P149 Prioritising colonoscopy by faecal immunochemical test result does not delay the diagnosis of inflammatory bowel disease

White, K.(1);Makin, A.(1);

(1)Manchester University NHS Foundation Trust, Gastroenterology, Manchester, United Kingdom;

Background

Due to the Covid-19 pandemic there has been unprecedented pressure on endoscopy services. Faecal immunochemical tests (FIT) are designed to detect small amounts of blood in stool samples using antibodies specific to human haemoglobin. This test is highly specific and sensitive for colorectal cancer (CRC) and has been shown to detect mucosal healing in ulcerative colitis(1).  FIT was utilised at our hospital to prioritise urgency of colonoscopy referrals. We aimed to determine whether this caused a delay in the diagnosis of inflammatory bowel disease (IBD) in this cohort.

Methods

Consecutive colonoscopy referrals (urgent, semi-urgent and routine) from September 2020 to April 2021 were prioritised by FIT result. Any patient with a FIT>/=10mcg were deemed category 1 (colonoscopy within 30 days) and FIT<10mcg were deemed category 2 (colonoscopy within 90 days). Demographic data were collected along with procedure result and histology.

Results

One hundred and twelve patients (52% female) had a FIT test and a subsequent diagnostic test (96 had a colonoscopy, 12 had a flexible sigmoidoscopy, 3 had a CT colonography and 1 patient declined a colonoscopy but later had a CT abdomen and pelvis. Patients who did not go on to have a diagnostic test were excluded. Sixty four patients had a FIT<10 (mean age 61), 35 had a FIT 10-400 (mean age 64) and 13 patients had a FIT>400 (mean age 52).

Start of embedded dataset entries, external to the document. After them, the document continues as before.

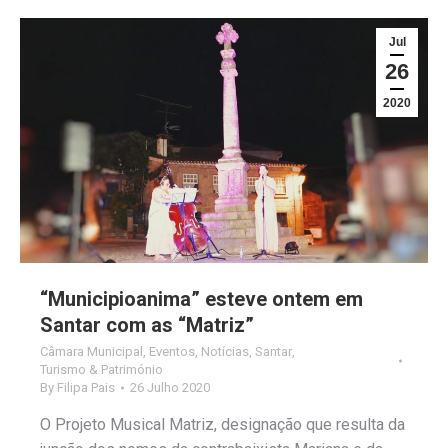
Jul
26
2020
“Municipioanima” esteve ontem em
Santar com as “Matriz”
Câmara Municipal
,
Eventos
,
Notícias
,
Santar
,
Turismo & Património
By
Filipa Pais
26 Julho 2020
O Projeto Musical Matriz, designação que resulta da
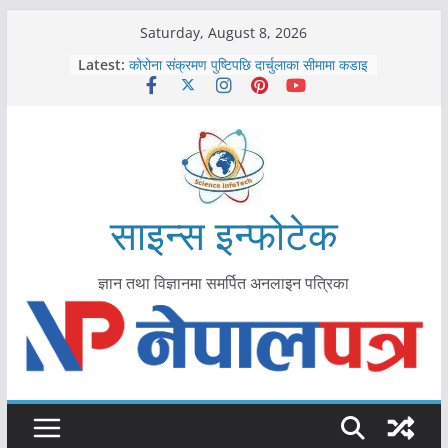
Skip
Saturday, August 8, 2026
काभ्रेपलाञ्चोकमा आयुर्वेद स्वास्थ्योपचारतर्फ
to
Latest:
आकर्षण बढ्दै
content
कोरोना संक्रमण पुष्टिपछि दार्चुलाका सीमामा कडाइ
विराटनगर महानगरद्वारा पूर्ण खोप सुनिश्चित घोषणा
तयारी
मकवानपुरमा खोरेत रोग विरुद्धको खोप लगाउन
सुरु
आयुर्वेद चिकित्सा प्रणालीको भूमिका महत्वपूर्ण छ :
मुख्यमन्त्री शाह
साइन्स इन्फोटेक
ज्ञान तथा विज्ञानमा समर्पित अनलाइन पत्रिका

Median number of days from FIT result to diagnostic test was 56 (range -9-163) in the group with FIT<10, 44 (-28-93) in the group with FIT 10-400 and 44 (10-89) in the group with FIT>400.

There were no cancer diagnoses in the FIT<10 group. No patients in this group had colonic inflammation. Of the patients with FIT 10-400; 4 had colonic or ileocaecal valve inflammation, 12 had polyps and 2 had a CRC. Of the patients with inflammation one had mild right sided inflammation (FIT 228), one had colitis (FIT 367), one had proctitis (FIT 87) and one had ileitis of the ileocaecal valve (FIT 119).

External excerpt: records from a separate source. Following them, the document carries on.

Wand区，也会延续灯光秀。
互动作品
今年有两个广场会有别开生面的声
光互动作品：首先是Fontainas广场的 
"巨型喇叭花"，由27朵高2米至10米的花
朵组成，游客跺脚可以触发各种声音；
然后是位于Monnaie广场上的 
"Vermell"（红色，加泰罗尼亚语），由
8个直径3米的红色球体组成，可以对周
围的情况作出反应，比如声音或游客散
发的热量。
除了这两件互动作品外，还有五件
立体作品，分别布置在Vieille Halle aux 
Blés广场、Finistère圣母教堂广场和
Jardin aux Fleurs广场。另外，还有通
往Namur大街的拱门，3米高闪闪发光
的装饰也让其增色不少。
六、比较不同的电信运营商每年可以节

Of the patients with FIT>400; 4/13 had a colorectal malignancy (one of which was a polyp cancer), 4/13 had colonic polyps and 3/13 had active colonic inflammation. Of the patients with inflammation one had right sided inflammation, likely crohns disease, one had severely active ulcerative colitis (UC) and one had mild proctitis, likely UC.

Conclusion

In this cohort there were no CRC or IBD diagnoses in the patients with FIT<10. Therefore there was no delay in investigation of any patient subsequently diagnosed with IBD. This suggests that FIT may be safely used to stratify the priority of referrals for colonoscopy in symptomatic patients. Further work is required to confirm this.